§ EXCERPT TO READ:

-*-

Hoping to create the new column D based on three existing columns: "A" "B" and "C". The dataset also have other variables E, F, G, etc.
Whenever A or B or C has a value, other two columns have NAs (E,F, G, not affected by them). The new variable "D" I need should import whatever the existing values from any of the A,B, or C columns.
A B C D E F G
1 NA NA 1
NA 2 NA 2
NA 4 NA 4
NA NA 2 2
NA NA 3 3
Any simple codes within any packages that can do the trick? Thank you in advance!
I have seen other codes that can do the work but their datasets only have A,B and C, but my data set has other existing columns, so I need codes that can specify the A, B and C columns.

-*-

§ YOUR GOAL:
Extend the forum post about building column D from the values in columns A, B, and C, beginning after its final sentence.

§ PROVIDED INFORMATION:

-*-

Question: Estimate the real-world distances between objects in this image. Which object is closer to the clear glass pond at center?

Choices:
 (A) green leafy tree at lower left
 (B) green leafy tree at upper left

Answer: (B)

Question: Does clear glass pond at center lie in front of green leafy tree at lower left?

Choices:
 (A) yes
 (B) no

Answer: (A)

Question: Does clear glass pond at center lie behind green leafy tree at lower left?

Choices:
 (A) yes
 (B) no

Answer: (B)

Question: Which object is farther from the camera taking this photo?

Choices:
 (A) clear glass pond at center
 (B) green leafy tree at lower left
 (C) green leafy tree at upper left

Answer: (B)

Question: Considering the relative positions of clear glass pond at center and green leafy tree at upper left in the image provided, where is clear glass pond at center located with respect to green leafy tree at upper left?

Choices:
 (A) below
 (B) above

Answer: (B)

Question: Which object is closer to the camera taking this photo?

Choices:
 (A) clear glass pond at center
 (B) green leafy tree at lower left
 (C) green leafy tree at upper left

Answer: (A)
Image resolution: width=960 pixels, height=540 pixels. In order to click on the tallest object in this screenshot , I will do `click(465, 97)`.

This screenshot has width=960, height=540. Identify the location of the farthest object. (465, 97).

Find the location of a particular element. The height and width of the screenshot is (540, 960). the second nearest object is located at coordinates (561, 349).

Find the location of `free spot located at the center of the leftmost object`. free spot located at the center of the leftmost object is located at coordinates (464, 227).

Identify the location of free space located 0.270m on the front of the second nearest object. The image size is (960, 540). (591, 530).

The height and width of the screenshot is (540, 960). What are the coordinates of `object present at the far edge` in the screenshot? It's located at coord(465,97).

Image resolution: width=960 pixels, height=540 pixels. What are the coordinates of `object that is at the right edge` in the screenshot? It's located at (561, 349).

-*-

§ ANSWER BOX:
CodePudding user response:
One option is to use coalesce
on the 'A', 'B', 'C' to create the 'D' - coalesce
will return the column with the first non-NA value per each row
library(dplyr)
df1 <- df1 %>%
mutate(D = coalesce(A, B, C), .after = 'C')
CodePudding user response:
A base R way to do it is to use pmax
:
Data:
df <- data.frame(A = c(1, NA, NA, NA, NA),
B = c(NA, 2, 4, NA, NA),
C = c(NA, NA, NA, 2, 3))
Code:
df$D <- pmax(df$A, df$B, df$C, na.rm = TRUE)
# or
df$D <- with(df, pmax(A, B, C, na.rm = TRUE))
Output:
# A B C D
# 1 1 NA NA 1
# 2 NA 2 NA 2
# 3 NA 4 NA 4
# 4 NA NA 2 2
# 5 NA NA 3 3
CodePudding user response:
Update using across
:
df %>%
mutate(D = rowSums(across(A:C), na.rm = TRUE))
OR
We could use mutate
with rowSums
:
library(dplyr)
df %>%
mutate(D = rowSums(.[1:3], na.rm = TRUE))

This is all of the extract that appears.